Every Orthodox Christian is aware and generally knows the reason behind the fasts for Pascha and Christmas. But while they may know of the Dormition Fast, it is notable that some do not observe the fast. The Dormition fast is an extremely important fast. It is short but intense, therefore an excellent opportunity for spiritual exercise.
First and foremost, we have to keep the short but strict Dormition fast with care and attention because we love the Mother of God. She helps us, she loves us, she attends to our needs, and with the boldness of a mother, she intercedes with her Son on our behalf; not because He doesn’t already know our needs, but because that’s what a loving mother does! She is the foremost of the saints, the first Christian, the chosen one, the bush that burned but was not consumed, the ark, the tabernacle, the chalice, and the gateway to salvation. She loves us because we are her Son’s. She loves what He loves. By honouring her we honour Him, and because of Him, we honour her.

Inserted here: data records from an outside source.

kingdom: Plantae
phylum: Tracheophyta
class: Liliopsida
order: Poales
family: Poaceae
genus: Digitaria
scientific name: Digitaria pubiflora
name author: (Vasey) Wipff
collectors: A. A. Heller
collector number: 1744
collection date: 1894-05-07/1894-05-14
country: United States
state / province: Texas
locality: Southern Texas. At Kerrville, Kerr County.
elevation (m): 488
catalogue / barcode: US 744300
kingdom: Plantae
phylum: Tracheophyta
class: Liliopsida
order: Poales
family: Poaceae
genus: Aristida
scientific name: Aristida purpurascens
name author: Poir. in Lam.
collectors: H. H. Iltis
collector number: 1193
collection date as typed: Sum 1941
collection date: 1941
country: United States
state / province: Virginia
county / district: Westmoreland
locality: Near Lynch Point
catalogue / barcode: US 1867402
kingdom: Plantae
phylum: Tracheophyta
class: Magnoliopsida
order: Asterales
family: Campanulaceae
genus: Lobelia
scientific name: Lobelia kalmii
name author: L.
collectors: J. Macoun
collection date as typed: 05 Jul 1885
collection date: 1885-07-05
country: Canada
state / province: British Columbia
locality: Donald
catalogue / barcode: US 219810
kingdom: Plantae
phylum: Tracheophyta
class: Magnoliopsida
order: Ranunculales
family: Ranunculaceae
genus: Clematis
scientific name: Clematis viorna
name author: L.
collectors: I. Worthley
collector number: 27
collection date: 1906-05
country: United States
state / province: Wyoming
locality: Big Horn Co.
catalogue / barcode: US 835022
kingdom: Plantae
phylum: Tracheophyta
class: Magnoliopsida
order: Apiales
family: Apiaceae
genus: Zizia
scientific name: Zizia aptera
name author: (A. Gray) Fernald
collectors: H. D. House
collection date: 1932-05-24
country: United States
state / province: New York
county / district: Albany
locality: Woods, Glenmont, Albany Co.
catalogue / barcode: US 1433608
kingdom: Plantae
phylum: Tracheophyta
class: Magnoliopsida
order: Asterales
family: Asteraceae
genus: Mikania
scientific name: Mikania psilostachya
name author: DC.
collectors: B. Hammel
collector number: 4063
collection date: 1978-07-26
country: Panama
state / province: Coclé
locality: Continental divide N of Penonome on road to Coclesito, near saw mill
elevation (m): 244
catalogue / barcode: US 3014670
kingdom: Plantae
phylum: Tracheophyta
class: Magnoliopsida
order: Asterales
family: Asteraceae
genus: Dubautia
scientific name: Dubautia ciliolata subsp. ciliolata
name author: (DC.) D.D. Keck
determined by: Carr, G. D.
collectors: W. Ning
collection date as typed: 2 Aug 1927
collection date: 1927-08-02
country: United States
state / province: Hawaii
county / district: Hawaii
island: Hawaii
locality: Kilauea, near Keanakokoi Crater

Secondly, we have to keep the Dormition fast with diligence because Satan and his demons hate her whom we love. They would have her dishonoured and, even better, forgotten, for the Incarnation of Christ through her is all mankind’s opportunity for salvation and deification—adoption by the Father into spiritual kinship with the Son. We take heed of this reality every year for, after the Resurrection, the powers of darkness despise the Dormition of Mary the most. She believed, she was saved, she suffered and was persecuted for the sake of her Son. His love for her would not endure that she should experience decay in the grave, so He took her bodily into heaven after her death. During the Dormition fast each year, take time to reread the account of the Virgin Mary’s death and bodily assumption. It will touch your soul and energize you spiritually.
The Dormition fast is not as strict as the Great Fast, but it is stricter than the Apostle’s and Nativity fasts.
On Monday, Wednesdays and Fridays of the Dormition fast, the Church rubrics prescribe xerophagy, that is, the strictest fast of uncooked food (without oil); on Tuesdays and Thursdays, “with cooked food, but with no oil”; on Saturdays and Sundays wine and oil are allowed.
Until the feast of the Transfiguration of the Lord, when grapes and apples are blessed in the churches, the Church requires that we abstain from these fruits. According to the tradition of the holy fathers, “If one of the brethren should eat the grapes before the feast, then let him be forbidden for obedience’s sake to taste of the grapes during the entire month of August.”
On the feast of the Transfiguration of the Lord, the Church rubrics allow fish. After that day, on Mondays, Wednesdays, and Fridays, the fruits of the new harvest would always be included in the meals.
The spiritual fast is closely united with the bodily, just as our soul is united with the body, penetrates it, enlivens it, and makes one united whole with it, as the soul and body make one living human being. Therefore, in fasting bodily we must at the same time fast spiritually: “Brothers, in fasting bodily let us also fast spiritually, severing all union with unrighteousness,” the Holy Church enjoins us.
The Great fast and the Dormition fast are particularly strict with regard to entertainment—in Imperial Russia, even civil law forbade public masquerades and shows during these fasts.